Besides, are you running on an HPC Cluster?

I run it on my local machine.
Here are the full command:

singularity shell DRLinfluids.sif
drl
cd DRLinfluids/examples/cylinder2D_mulyiprocessing

python DRLinFluids_cylinder/launch_multiprocessing_traning_cylinder.py

Hi @jiangzhangze ,

It seems that you are using your local conda environment, not the built-in one. Could you please show me the command for launching the script?

Besides, are you running on an HPC Cluster?

@jiangzhangze can you try to follow exactly the instructions from the comment:

#10 (comment)

?

Hi @jerabaul29 I can train it follow this comment.Do I need to follow this comment every time I enter the image?

yes, I think so (except of course the steps for downloading and un-taring the image :) ).

What should I do if I want to start a experiment without network such as HPC clutser

Hi @jiangzhangze ,

In theory, singularity supports running on an HPC cluster. I suggest you follow this part to do the experiment (you can download the container first and upload it to the HPC).

and Hi @jerabaul29 ,

But, we also have received a few reports from the community about running on the HPC cluster (#12 and #13).

I guess the main issue is about the MPI, but I don't have too much clue. I'm still working on it and wonder if you have any suggestions about this situation.

True this may be a cluster issue purely :) . But given the information provided I was a bit unsure if it can be a missing step in setup rather too, that's why I think going through it once following exactly the same steps could be good :) .

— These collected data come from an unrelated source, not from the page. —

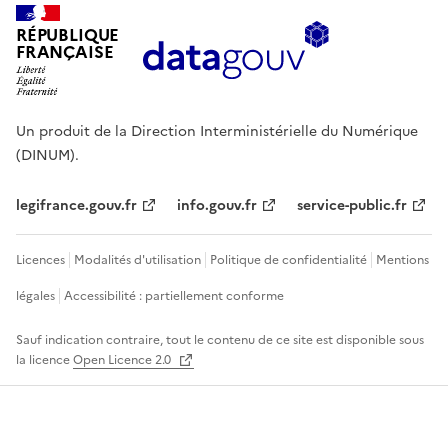
RÉPUBLIQUE
FRANÇAISE
Un produit de la Direction Interministérielle du Numérique
(DINUM).
legifrance.gouv.fr
info.gouv.fr
service-public.fr
Licences
Modalités d'utilisation
Politique de confidentialité
Mentions
légales
Accessibilité : partiellement conforme
Sauf indication contraire, tout le contenu de ce site est disponible sous
la licence
Open Licence 2.0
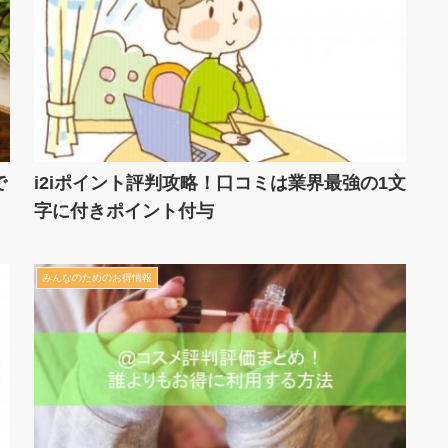
で
i2iポイント評判攻略！口コミは業界最強の1文
字に付きポイント付与
みんなのためのお得情報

Hi @venturi123 and @jerabaul29 .I mean that how to skip the git clone https://github.com/venturi123/DRLinFluids.git .I have tried to bind DRLinFluids directory when shell the sif, but it seems doesn't work.

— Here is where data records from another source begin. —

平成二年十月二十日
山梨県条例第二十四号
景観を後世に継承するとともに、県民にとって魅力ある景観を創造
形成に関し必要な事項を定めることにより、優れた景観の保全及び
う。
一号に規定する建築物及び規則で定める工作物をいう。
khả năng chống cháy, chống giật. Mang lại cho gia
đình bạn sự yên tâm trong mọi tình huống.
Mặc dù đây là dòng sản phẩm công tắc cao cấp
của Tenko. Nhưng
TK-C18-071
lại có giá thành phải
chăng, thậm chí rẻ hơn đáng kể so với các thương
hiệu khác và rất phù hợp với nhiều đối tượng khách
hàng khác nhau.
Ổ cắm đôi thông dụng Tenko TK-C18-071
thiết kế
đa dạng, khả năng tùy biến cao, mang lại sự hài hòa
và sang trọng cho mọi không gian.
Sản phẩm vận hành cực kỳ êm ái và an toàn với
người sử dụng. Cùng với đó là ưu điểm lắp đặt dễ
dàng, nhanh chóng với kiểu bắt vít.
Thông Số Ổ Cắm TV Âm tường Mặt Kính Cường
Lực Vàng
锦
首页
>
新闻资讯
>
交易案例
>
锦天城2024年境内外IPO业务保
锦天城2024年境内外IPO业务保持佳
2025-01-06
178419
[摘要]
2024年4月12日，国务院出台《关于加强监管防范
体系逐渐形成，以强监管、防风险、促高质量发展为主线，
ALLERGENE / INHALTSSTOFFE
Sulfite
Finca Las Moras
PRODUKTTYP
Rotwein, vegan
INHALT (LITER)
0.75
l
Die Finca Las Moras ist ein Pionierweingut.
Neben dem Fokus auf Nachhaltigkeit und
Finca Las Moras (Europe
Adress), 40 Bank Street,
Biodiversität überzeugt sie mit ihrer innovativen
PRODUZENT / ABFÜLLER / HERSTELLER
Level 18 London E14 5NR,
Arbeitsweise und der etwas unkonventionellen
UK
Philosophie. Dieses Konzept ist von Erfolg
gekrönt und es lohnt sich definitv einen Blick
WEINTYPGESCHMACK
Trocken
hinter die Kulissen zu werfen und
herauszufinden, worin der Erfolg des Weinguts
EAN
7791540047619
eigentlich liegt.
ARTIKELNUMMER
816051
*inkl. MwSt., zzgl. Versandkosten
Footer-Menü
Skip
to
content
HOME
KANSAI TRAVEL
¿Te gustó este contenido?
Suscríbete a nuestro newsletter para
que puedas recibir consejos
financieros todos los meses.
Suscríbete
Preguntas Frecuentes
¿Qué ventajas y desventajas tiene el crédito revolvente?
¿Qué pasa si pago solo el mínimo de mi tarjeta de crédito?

I may not understand what happened. But I think you can download the DRLinFluids container and the whole repository first. Then upload both of them to the cluster.

PS. The bind flag aims to bind your external storage device only, please check the note section.

Thank you @jerabaul29 , I will update the README to give more detailed step-by-step instructions and see if that is the problem.